When Illinois home values fall, but property taxes don’t
By Orphe Divounguy, Bryce Hill, Joe Tabor
When Illinois home values fall, but property taxes don’t
By Orphe Divounguy, Bryce Hill, Joe Tabor
If an Illinois worker takes a pay cut during a recession, she knows the state isn’t going to take an even bigger chunk out of her paycheck. That’s because the state income tax rate stays the same.
But if her home loses value, too, she could still see her property tax bill go up.
Government data show that despite falling home prices during the Great Recession, local governments across the state failed to adequately reduce property tax levies on a shrinking tax base, leading to higher – not lower – property tax burdens.
From 2007-2009, the worst years of the Great Recession, home values fell by 10.2 percent in Illinois. That means residents would expect property tax bills to decline by the same amount from 2011-2013, due to the four-year lag in the assessment process. Instead, property tax bills only fell by 2.4 percent during that time.
That means property tax rates – the property tax bill as a percent of a home’s value – increased by 7.8 percent.
In many areas, homeowners saw their property tax bills go up despite falling home prices.

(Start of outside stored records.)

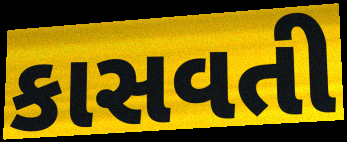
કાસવતીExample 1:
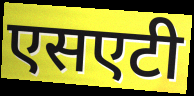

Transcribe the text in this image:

एसएटी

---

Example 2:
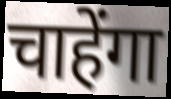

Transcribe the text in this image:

चाहेंगा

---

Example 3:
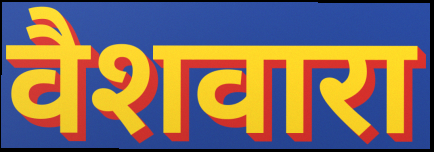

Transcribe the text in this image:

वैशवारा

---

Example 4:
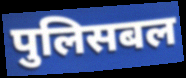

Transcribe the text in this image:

पुलिसबल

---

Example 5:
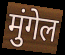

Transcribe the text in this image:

मुंगेल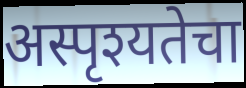
अस्पृश्यतेचा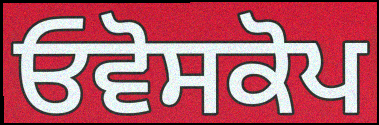
ਓਵੋਸਕੋਪ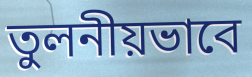
তুলনীয়ভাবে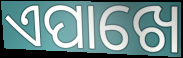
ଏପାଖେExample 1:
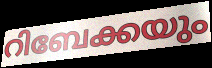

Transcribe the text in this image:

റിബേക്കയും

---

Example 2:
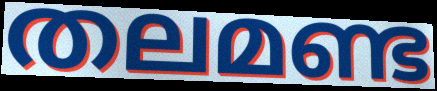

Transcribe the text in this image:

തലമണ്ട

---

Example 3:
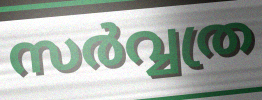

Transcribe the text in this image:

സർവ്വത്ര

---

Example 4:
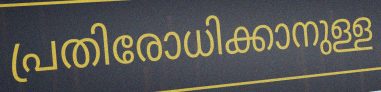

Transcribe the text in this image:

പ്രതിരോധിക്കാനുള്ള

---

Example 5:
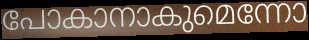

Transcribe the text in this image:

പോകാനാകുമെന്നോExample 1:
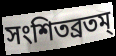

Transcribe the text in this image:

সংশিতব্রতম্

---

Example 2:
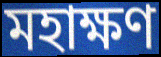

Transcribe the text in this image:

মহাক্ষণ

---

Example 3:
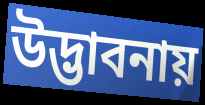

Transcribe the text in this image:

উদ্ভাবনায়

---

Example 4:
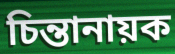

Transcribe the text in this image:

চিন্তানায়ক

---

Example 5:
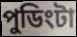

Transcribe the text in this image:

পুডিংটা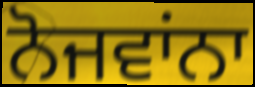
ਨੋਜਵਾਂਨਾ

For example, in DuPage County, home values fell 12.4 percent from 2007-2009. But local governments more than offset the expected decline in property tax revenues that would have resulted from declining home values. How? By jacking up the property tax burden.
Property tax revenues in DuPage County increased by 1.4 percent from 2011-2013. That means property tax rates saw a 13.9 percent increase over the same time.
This rapid increase in the tax rate meant the median homeowner in DuPage County was fleeced for an additional $812 on his property tax bill in 2013 compared to 2011, even though the home he had invested in had lost value.
It wasn’t just DuPage. Counties across Illinois faced higher property tax rates despite a decline in housing prices.
Although families throughout the state were finding it harder and harder to make ends meet, local governments refused to provide them with any reprieve from their property tax burden. In fact, most places saw an increase in their property tax rates.
Property tax rates increase even when home values are decreasing
Due to the relatively infrequent nature of housing assessments, changes in property tax revenues should lag changes in home prices. In Illinois, home values are assessed every four years – with the exception of Cook County, where home values are assessed every three years. That means that if home values fall by 1 percent, tax revenues should also fall by 1 percent in the years that follow the decline in home values.
Because of the assessment process that doesn’t correct for fluctuations in market conditions, economic research finds that changes to property tax rates lag changes in the price of homes by three to five years. That means when home values decrease, homeowners get no immediate tax relief. In Illinois, even when a new assessment reveals a decline in home values, rates continue to increase.
When families lose money on their biggest investment, lawmakers still bill them according to the price of their homes before the downswing. Similarly, during the recovery, while homes are still assessed at their recession level, lawmakers continue to raise tax levies to generate their desired tax revenue.
Property taxes are supposed to align the interests of homeowners with those of local governments. If property values go up, so too should tax revenues. And if property values go down, local governments have to tighten their belts. But that’s not what happens in Illinois.
Illinois needs property tax reform
Illinoisans pay some of the highest property taxes in the nation.
Further, the current system is indifferent to the suffering that families experience during an economic crisis. These families are rapidly losing wealth while still being crushed by an enormous property tax burden.
In recessions, while incomes fall and home prices fall, property tax levies do not do so in tandem. In fact, the levies often increase. One possible way to fix the current system would be to increase the frequency of property tax assessments and to require a freeze on property tax levies.
Even with more frequent assessments, it’s not clear that local governments would get their spending in order. Too often, even local leaders who want to cut property taxes are handcuffed by decisions at the state level that drive up the cost of local government. At the state level, a property tax freeze, coupled with aggressive government consolidation efforts and reforms to pensions, collective bargaining and workers’ compensation costs could effectively rein in the growth in property tax bills, and eventually provide property tax relief.
Those changes would also empower local leaders to better bring property taxes into line with what homeowners can afford during economic downturns.
Illinoisans are desperate for property tax relief. Lawmakers should be desperate for reform.